▶ Page excerpt:
* BEGIN *

In the above pictures, the left graphs demonstrate an underfitted function that performs poorly on the task. This function has a high bias. On the other hand, the right graphs have a low bias and high variance. These are too-compilicated functions that have unnecessarily learned noisy details of the training set. To better understand this concept, let us explain what we mean by bias and variance.
Bias is the difference between the average prediction of our model and the correct value which we are trying to predict. Model with high bias pays very little attention to the training data and oversimplifies the model. It always leads to high error on training and test data.
Variance is the variability of model prediction for a given data point or a value which reflects the spread of our data. Model with high variance pays a lot of attention to training data and does not generalize on the data which it hasn’t seen before. As a result, such models perform very well on training data but have high error rates on test data.
In our models, we should try to balance the tradeoff between bias and variance so that the model can perform well on the test set. Overfitting is a more common problem in the training process and one way of recognizing it is by looking at the learning curves. In the below graph, the red curve is the validation error and the blue curve is the training error per each epoch of learning. The indication for the start of overfitting on the training set is that training error start to decline whereas the validation error increases.
One way to overcome overfitting is through regularization. There are different regularization methods such as L2 or L1 regularization. In regularization, we add an extra term to the loss function of the neural network. This extra term could be L2 norm of weight matrices or their L1 norm. So, the cost function will be similar the following equation:
\begin{equation*} Cost function = Loss + \frac{\lambda}{ 2m} \sum_{i} \sum_{j} \left \lvert\lvert w_{i, j} \right \rvert\rvert^{2}_{F} \end{equation*}Instead of L2 norm, we can use L1 norm or a linear combination of each one. We can compute L1 norm and a linear combination of L1 and L2 norm using the following equations:
\begin{equation*} Cost function = Loss + \frac{\lambda}{ 2m} \sum_{i} \sum_{j} \left \lvert\lvert w_{i, j} \right \rvert\rvert \end{equation*}\begin{equation*} Cost function = Loss + \alpha( \frac{\lambda_{l2}}{ 2m} \sum_{i} \sum_{j} \left \lvert\lvert w_{i, j} \right \rvert\rvert^{2}_{F} ) + (1 - \alpha) (\frac{\lambda_{l1}}{ 2m} \sum_{i} \sum_{j} \left \lvert\lvert w_{i, j} \right \rvert\rvert ) \end{equation*}And $\alpha$ could be any real number between 0 and 1.

* END *

▶ Available data:

* BEGIN *

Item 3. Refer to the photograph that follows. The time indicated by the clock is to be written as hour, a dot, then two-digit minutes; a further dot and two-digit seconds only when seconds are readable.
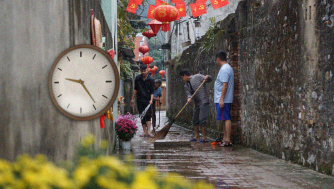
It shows 9.24
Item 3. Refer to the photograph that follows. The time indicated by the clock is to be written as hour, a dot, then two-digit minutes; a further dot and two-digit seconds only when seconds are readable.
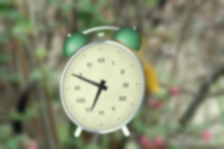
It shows 6.49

* END *

▶ Exercise instructions:
(1) From the bias and variance excerpt, list every extra term that it says can be added to the loss function of the neural network for regularization.
(2) Please answer these questions from the bias and variance excerpt:
(a) What does the red curve in the learning-curve graph show?
(b) What does a model with high bias always lead to?
(c) What values can $\alpha$ take?

▶ Expected results:
(1)
- The L2 norm of the weight matrices
- The L1 norm of the weight matrices
- A linear combination of the L1 and L2 norms

(2)
(a) The validation error per each epoch of learning.
(b) High error on training and test data.
(c) Any real number between 0 and 1.